╭─ RECORD EXTRACTS

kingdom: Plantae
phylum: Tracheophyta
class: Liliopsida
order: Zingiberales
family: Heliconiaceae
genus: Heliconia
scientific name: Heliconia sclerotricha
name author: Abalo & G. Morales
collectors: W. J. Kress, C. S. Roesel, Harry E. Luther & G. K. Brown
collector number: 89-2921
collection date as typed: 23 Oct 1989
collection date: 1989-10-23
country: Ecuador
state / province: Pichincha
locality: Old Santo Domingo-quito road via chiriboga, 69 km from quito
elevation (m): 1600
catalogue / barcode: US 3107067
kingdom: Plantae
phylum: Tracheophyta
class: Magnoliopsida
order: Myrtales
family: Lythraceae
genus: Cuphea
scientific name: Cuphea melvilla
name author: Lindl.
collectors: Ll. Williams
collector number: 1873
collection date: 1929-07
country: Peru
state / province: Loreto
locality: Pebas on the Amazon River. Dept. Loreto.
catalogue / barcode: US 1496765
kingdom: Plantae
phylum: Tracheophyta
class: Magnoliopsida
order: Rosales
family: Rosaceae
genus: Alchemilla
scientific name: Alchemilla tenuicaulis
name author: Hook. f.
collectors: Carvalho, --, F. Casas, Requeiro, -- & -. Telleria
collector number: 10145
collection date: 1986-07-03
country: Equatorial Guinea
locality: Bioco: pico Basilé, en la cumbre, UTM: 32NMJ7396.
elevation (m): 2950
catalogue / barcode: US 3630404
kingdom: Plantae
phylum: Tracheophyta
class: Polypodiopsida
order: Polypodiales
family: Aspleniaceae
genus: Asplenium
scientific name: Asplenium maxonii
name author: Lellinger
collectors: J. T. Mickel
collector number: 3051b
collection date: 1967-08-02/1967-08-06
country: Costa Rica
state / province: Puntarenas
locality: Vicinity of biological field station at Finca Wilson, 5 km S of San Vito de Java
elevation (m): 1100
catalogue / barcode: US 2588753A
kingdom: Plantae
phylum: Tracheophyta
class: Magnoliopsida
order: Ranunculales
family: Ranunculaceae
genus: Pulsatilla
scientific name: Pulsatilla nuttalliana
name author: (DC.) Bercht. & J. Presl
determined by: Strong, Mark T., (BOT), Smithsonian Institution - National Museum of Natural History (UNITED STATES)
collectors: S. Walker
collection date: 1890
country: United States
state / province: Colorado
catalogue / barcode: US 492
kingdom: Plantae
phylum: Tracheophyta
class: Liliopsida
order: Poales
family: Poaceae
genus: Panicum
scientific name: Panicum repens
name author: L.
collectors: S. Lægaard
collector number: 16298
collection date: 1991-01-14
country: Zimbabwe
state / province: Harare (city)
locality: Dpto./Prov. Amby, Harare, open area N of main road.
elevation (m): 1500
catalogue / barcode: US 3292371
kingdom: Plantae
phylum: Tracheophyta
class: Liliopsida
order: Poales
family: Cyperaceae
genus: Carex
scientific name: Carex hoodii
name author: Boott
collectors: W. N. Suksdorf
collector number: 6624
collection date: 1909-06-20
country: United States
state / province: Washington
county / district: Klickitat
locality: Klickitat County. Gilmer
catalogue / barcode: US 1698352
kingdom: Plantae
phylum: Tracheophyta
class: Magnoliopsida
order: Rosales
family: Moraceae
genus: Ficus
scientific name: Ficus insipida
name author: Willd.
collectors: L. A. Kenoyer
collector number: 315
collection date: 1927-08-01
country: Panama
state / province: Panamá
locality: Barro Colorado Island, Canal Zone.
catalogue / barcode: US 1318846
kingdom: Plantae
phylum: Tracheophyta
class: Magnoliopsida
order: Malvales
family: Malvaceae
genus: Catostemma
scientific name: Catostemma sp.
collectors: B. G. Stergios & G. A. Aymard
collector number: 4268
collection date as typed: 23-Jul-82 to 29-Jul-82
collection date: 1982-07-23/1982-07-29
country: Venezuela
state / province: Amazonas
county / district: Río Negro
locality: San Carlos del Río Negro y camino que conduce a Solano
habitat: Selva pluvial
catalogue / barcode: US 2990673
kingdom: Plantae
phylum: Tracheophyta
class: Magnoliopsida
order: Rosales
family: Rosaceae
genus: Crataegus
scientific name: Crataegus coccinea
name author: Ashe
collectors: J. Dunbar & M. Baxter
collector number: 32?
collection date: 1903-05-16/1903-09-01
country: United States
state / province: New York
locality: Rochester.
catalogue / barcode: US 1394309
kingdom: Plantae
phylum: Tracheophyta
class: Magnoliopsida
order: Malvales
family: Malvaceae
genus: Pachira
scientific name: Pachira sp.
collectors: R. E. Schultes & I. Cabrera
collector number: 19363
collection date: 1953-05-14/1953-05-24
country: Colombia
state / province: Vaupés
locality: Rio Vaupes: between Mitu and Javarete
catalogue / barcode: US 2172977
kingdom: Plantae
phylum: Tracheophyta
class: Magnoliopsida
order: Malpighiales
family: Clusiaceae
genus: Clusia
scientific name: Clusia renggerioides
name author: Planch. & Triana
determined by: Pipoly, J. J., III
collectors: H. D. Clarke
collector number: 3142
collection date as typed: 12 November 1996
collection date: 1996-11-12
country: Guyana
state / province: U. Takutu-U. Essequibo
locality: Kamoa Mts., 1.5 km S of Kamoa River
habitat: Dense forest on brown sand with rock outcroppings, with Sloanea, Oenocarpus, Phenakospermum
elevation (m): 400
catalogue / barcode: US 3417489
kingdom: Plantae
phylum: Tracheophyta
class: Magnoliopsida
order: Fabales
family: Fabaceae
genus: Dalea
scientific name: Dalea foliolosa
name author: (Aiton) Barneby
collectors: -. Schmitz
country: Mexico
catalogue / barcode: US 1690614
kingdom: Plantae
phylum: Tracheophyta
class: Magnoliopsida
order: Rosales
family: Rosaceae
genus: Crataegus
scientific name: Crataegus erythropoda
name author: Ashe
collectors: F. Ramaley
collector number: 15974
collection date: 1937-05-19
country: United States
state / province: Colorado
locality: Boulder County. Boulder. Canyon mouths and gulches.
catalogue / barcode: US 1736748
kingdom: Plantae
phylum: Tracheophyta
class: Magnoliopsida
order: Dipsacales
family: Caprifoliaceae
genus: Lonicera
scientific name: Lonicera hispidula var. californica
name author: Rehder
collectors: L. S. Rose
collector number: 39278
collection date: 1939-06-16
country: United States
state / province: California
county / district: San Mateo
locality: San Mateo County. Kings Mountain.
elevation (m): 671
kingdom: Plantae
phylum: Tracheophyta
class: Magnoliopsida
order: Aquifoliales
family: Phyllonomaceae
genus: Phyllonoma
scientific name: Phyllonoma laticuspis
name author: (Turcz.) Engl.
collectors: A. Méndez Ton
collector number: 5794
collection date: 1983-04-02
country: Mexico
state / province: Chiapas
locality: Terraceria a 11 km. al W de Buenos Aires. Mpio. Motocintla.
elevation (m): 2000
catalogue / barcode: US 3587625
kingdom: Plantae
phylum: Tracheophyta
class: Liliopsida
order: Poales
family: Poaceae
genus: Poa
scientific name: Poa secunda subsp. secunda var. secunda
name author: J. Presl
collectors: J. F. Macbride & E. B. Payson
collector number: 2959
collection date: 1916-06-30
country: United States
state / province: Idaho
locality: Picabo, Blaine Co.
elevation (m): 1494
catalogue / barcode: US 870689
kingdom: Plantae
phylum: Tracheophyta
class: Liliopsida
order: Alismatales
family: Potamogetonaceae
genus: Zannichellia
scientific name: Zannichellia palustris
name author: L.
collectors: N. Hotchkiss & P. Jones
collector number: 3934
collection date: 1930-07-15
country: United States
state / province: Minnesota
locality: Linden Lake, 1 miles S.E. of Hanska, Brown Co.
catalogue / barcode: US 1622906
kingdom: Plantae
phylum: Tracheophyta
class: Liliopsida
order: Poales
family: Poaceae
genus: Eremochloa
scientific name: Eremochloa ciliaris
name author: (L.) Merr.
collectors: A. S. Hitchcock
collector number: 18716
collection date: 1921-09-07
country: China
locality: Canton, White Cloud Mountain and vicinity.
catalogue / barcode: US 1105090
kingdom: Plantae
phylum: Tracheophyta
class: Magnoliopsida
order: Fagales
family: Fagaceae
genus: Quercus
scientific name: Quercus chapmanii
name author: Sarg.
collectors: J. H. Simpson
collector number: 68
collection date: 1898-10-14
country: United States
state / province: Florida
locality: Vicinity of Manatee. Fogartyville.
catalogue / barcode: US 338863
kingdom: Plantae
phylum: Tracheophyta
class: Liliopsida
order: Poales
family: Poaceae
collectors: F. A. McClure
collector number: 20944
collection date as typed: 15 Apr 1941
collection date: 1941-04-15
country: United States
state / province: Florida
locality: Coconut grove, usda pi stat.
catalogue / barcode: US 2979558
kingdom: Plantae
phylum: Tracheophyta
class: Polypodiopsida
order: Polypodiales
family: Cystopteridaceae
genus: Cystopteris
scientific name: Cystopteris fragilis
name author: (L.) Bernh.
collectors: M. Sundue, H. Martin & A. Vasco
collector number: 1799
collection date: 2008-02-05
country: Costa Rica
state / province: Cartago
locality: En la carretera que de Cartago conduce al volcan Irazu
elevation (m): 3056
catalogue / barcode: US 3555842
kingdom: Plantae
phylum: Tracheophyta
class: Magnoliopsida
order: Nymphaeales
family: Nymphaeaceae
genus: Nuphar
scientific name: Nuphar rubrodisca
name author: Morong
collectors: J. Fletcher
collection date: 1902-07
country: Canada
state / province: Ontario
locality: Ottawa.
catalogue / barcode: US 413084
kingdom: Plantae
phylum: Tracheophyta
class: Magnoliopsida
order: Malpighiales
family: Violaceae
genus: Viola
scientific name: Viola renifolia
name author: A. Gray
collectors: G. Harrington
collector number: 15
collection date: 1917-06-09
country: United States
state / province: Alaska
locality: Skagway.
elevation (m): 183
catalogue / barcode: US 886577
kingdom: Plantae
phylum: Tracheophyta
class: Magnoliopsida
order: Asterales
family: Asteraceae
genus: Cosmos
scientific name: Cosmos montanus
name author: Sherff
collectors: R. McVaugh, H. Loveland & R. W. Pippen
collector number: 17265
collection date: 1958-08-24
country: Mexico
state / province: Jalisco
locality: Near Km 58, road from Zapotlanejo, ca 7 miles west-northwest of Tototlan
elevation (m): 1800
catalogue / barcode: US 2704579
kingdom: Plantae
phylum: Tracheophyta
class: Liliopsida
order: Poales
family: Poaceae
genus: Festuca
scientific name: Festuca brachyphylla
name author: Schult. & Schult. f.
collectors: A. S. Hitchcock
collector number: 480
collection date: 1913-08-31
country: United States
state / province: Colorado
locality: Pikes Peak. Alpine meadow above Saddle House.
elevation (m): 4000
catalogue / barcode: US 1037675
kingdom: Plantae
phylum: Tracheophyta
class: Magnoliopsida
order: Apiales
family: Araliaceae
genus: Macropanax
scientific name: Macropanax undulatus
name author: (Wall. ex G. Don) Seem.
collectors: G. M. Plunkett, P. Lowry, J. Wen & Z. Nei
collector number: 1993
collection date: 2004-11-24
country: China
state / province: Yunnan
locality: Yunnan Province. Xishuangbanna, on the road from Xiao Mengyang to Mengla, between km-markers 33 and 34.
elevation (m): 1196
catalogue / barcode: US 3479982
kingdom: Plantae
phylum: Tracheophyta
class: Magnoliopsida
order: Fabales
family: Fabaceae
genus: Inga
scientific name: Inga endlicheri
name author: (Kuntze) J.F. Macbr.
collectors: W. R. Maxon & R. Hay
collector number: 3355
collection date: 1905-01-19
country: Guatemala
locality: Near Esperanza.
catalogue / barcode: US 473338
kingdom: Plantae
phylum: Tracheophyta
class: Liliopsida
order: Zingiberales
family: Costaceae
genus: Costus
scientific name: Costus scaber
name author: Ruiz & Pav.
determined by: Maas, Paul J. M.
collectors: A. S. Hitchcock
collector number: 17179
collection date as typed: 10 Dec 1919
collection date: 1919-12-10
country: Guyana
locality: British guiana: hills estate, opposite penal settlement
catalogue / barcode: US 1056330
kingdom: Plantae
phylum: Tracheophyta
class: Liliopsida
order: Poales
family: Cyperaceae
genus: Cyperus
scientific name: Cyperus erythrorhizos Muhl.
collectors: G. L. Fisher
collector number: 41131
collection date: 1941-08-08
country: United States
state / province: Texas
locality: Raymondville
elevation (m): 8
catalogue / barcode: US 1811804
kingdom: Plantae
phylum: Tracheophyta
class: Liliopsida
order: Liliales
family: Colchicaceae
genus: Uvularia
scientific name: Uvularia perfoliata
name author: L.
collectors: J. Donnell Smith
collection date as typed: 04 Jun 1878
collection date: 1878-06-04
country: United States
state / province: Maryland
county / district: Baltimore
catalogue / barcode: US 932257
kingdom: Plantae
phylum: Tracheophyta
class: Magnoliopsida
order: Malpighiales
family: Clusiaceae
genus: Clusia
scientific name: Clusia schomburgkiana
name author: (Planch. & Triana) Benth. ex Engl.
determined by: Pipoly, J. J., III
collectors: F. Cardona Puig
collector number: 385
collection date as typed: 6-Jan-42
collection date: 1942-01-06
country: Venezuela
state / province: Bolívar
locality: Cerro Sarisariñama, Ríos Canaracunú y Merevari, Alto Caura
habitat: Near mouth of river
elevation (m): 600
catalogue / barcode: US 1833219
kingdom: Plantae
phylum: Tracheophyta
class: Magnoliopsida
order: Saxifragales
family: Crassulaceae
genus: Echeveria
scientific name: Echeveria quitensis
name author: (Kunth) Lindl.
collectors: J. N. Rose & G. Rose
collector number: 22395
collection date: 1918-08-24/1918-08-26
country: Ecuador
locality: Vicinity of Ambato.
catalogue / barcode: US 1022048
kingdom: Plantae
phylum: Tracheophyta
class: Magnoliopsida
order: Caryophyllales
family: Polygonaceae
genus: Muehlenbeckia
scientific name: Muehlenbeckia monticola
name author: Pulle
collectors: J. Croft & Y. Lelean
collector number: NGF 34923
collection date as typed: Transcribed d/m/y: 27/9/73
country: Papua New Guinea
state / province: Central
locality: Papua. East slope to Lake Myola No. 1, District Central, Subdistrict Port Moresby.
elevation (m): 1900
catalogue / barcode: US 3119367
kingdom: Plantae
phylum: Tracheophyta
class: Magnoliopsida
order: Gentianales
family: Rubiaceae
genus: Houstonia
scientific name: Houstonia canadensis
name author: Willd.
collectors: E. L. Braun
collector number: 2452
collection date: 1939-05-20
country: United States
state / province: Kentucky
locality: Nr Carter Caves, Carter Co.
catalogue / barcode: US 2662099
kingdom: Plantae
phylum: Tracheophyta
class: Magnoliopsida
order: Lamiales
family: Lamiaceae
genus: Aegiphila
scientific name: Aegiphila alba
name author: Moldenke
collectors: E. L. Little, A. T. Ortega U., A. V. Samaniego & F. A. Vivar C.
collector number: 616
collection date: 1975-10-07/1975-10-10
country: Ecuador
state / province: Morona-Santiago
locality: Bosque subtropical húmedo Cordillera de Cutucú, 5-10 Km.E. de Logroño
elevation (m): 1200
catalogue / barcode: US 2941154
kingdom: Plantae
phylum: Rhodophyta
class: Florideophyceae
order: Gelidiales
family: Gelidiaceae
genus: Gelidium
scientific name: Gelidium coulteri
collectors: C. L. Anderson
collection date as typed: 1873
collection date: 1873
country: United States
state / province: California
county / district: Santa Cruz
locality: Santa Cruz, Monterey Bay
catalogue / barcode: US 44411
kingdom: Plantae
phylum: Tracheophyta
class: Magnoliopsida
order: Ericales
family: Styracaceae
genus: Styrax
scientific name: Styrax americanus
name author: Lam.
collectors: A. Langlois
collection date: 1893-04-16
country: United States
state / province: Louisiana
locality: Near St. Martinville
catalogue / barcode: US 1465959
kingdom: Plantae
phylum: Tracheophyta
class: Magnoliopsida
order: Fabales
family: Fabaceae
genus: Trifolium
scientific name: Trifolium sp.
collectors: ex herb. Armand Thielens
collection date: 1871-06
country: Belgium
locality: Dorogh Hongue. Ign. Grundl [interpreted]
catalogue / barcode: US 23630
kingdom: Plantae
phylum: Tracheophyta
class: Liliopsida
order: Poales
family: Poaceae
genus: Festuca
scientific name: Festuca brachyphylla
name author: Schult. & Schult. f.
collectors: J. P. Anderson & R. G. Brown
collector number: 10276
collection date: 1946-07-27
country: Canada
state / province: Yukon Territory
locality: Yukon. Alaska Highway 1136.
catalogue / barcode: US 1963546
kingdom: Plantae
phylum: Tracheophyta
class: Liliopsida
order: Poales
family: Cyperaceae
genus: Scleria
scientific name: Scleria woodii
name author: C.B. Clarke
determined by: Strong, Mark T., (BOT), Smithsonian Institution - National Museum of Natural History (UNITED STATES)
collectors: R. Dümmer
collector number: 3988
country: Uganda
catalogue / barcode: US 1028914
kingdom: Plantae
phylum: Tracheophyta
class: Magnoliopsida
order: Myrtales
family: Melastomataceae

╰─

--- TASK STATEMENT ---
Can you print, unchanged, the lines from the first line of the rows through the line that contains "locality: Old Santo", including both ends?

--- EXPECTED ANSWER ---
kingdom: Plantae
phylum: Tracheophyta
class: Liliopsida
order: Zingiberales
family: Heliconiaceae
genus: Heliconia
scientific name: Heliconia sclerotricha
name author: Abalo & G. Morales
collectors: W. J. Kress, C. S. Roesel, Harry E. Luther & G. K. Brown
collector number: 89-2921
collection date as typed: 23 Oct 1989
collection date: 1989-10-23
country: Ecuador
state / province: Pichincha
locality: Old Santo Domingo-quito road via chiriboga, 69 km from quito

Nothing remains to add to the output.